In this Sept. 21, 2018 file photo, Pennsylvania resident Rose Mary Knick stands next to a private property sign on her farmland in Lackawanna County’s Scott Township. The Supreme Court sided with Knick in a case that gives citizens another avenue to pursue claims when they believe states and local governments have harmed their property rights. (AP Photo/Jessica Gresko)

WASHINGTON (CN) — Town officials who traipsed on a Pennsylvania woman’s land, hunting for unmarked graves, could be on the hook for federal damages, the Supreme Court ruled Friday.

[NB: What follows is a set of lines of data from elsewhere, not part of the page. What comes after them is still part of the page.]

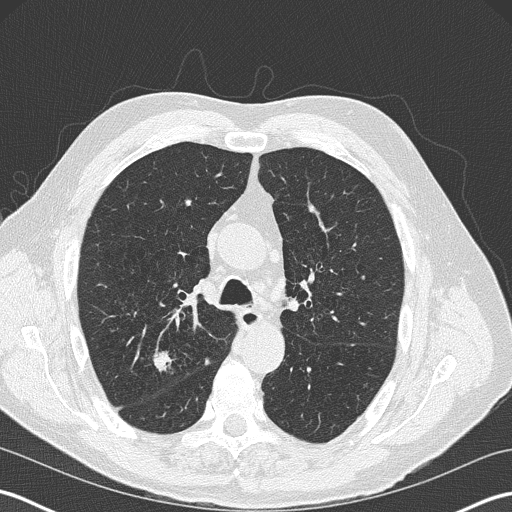
Low-dose screening chest CT, one axial slice. Position 128 of 199 along the scan axis. 120 kVp. One of 3 acquisitions stored at this slice position. Lung window (W 1500 / L -600 HU). 2 mm slice thickness. 512 × 512 image matrix.
Structures marked on this image (outlined manually by an expert reader):
- lesion 1 (tumor, upper lobe of right lung): bounding box (x1, y1, x2, y2) in pixels: (154, 352, 170, 370)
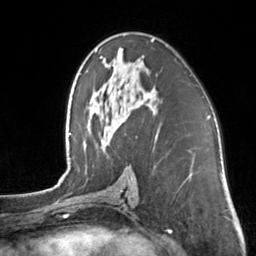
Breast MRI, one axial slice. Position 78 of 160 along the scan axis. Cropped to one breast. Dynamic contrast-enhanced series, time point 2 of 7 at this slice position (early post-contrast). 3 T. TE 1.7 ms, TR 4.6 ms. 1 mm slice thickness. 256 × 256 image matrix, field of view 160 × 160 mm. Female patient.
Structures marked on this image (semi-automatically segmented with operator editing):
- enhancing-tissue mask used for the functional tumour volume (all voxels passing the contrast-enhancement thresholds inside the analysis volume; usually the tumour): bounding box (x1, y1, x2, y2) in pixels: (101, 39, 155, 98)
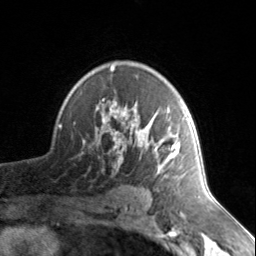
Breast MRI, one axial slice; slice 100 of 134 in the series (ordered by position); cropped to one breast; dynamic contrast-enhanced series, time point 2 of 7 at this slice position (early post-contrast); 3 T; TE 1.7 ms, TR 4.6 ms; 1.2 mm slice thickness; 256 × 256 image matrix, field of view 150 × 150 mm. Female patient.
Outlined on this slice (semi-automatic segmentation, software-assisted and operator-edited):
- enhancing-tissue mask used for the functional tumour volume (all voxels passing the contrast-enhancement thresholds inside the analysis volume; usually the tumour): bounding box [x1, y1, x2, y2] px = [83, 65, 187, 178]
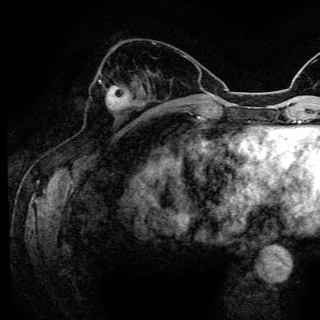
Breast MRI (dynamic contrast-enhanced), one axial slice. Cropped to one breast. Dynamic contrast-enhanced series, time point 2 of 6 at this slice position (early post-contrast). 3 T. TE 4.2 ms, TR 8.5 ms. 1.2 mm slice thickness. 320 × 320 image matrix, field of view 200 × 200 mm. Female patient.
Structures marked on this image (semi-automatically segmented with operator editing):
- enhancing-tissue mask used for the functional tumour volume (all voxels passing the contrast-enhancement thresholds inside the analysis volume; usually the tumour): box from (x=99, y=81) to (x=131, y=110) px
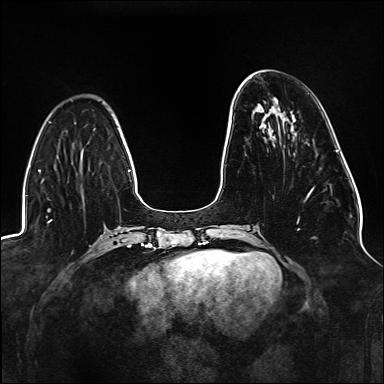
Breast MRI (dynamic contrast-enhanced), one axial slice; slice 46 of 176 in the series (ordered by position); dynamic contrast-enhanced series, time point 2 of 6 at this slice position (early post-contrast); 1.5 T; TE 2.3 ms, TR 5.2 ms; 1.1 mm slice thickness; 384 × 384 image matrix, field of view 330 × 330 mm. Female patient.
Outlined on this slice (semi-automatic segmentation, software-assisted and operator-edited):
- enhancing-tissue mask used for the functional tumour volume (all voxels passing the contrast-enhancement thresholds inside the analysis volume; usually the tumour): bounding box <297,187,314,230> (left, top, right, bottom; pixels)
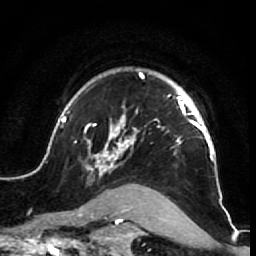
Breast MRI (dynamic contrast-enhanced), one axial slice. Slice 54 of 64 in the series (ordered by position). Cropped to one breast. Dynamic contrast-enhanced series, time point 2 of 7 at this slice position (early post-contrast). 1.5 T. TE 2.6 ms, TR 5.7 ms. 2.5 mm slice thickness. 256 × 256 image matrix. Female patient.
Annotated regions visible in this slice (semi-automatic segmentation, software-assisted and operator-edited):
- enhancing-tissue mask used for the functional tumour volume (all voxels passing the contrast-enhancement thresholds inside the analysis volume; usually the tumour): box from (x=53, y=70) to (x=226, y=210) px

Rose Mary Knick filed the suit after Scott Township officials entered her property without a warrant under the suspicion that certain stones on her land were grave markers. Town law permits officials to enter any grounds for the purpose of identifying a cemetery, and requires that private properties containing cemeteries be open during the day, but Knick said the intrusion amounted to an unconstitutional taking in violation of the Fifth Amendment.

Though the Third Circuit found the law “extraordinary and constitutionally suspect,” it threw out Knick’s suit for failure to exhaust state-level inverse-condemnation proceedings.

The Supreme Court vacated that judgment this morning in a 5-4 decision. Now, property owners have the right to bring takings suits directly to federal court.

Chief Justice John Roberts delivered the majority opinion, writing that the court has a history of recognizing that property owners may bring taking suits as soon as their property has been taken, regardless of other remedies.

The court overturned part of its decision in the 1985 case Williamson County v. Hamilton Bank, which forced property owners to exhaust all state-level options first.

Robert said the town interpreted too broadly statements from prior cases that the takings clause “‘does not provide or require that compensation shall be actually paid in advance of the occupancy of the land to be taken.”

“Those statements concerned request for injunctive relief and, and the availability of subsequent compensation meant that such an equitable remedy was not available,” he wrote. “Simply because the property owner was not entitled to injunctive relief at the time of taking does not mean there was no violation of the takings clause at that time.”

Roberts said there were several factors that attributed to overruling the state-litigation requirement of Williamson County, which he called a “poorly reasoned” decision.

Williamson County envisioned that takings plaintiffs would ripen their federal claims in state court and then, if necessary, bring a federal suit,” the ruling states. “But, as we held in San Remo [Hotel v. San Francisco], the state court’s resolution of the plaintiff ’s inverse condemnation claim has preclusive effect in any subsequent federal suit.”

The chief justice added, “Our holding that uncompensated takings violate the Fifth Amendment will not expose governments to new liability; it will simply allow into federal court takings claims that otherwise would have been brought as inverse condemnation suits in state court.”

Roberts was joined in the majority by Justices Samuel Alito, Neil Gorsuch, Brett Kavanaugh and Clarence Thomas, who filed a concurring opinion.

Thomas said the majority correctly interpreted the takings clause by holding that “violation of this clause occurs as soon as the government takes property without paying for it.”

In a dissenting opinion from the court’s liberal wing, Justice Elena Kagan wrote that overturning Williamson County reverses “an understanding of the Fifth Amendment’s takings clause stretching back to the late 1800s.”

“The majority today holds, in conflict with precedent after precedent, that a government violates the Constitution whenever it takes property without advance compensation—no matter how good its commitment to pay,” she wrote. “That conclusion has no basis in the takings clause. Its consequence is to channel a mass of quintessentially local cases involving complex state-law issues into federal courts.”

Kagan was joined in her dissent by Justices Ruth Bader Ginsburg, Stephen Breyer and Sonia Sotomayor.

Pacific Legal Foundation attorney Dave Breemer, who represented Knick in the case, said in a statement that the decision was “a long time coming” for her and other property owners.

“The court’s decision sends a message that constitutionally-based property rights deserve federal protection just like other rights,” Breemer said. “Thanks to Rose’s courage and the Supreme Court’s careful examination of the issue, property owners now have access to the federal courts when they seek to protect their federal property rights from overreaching government.”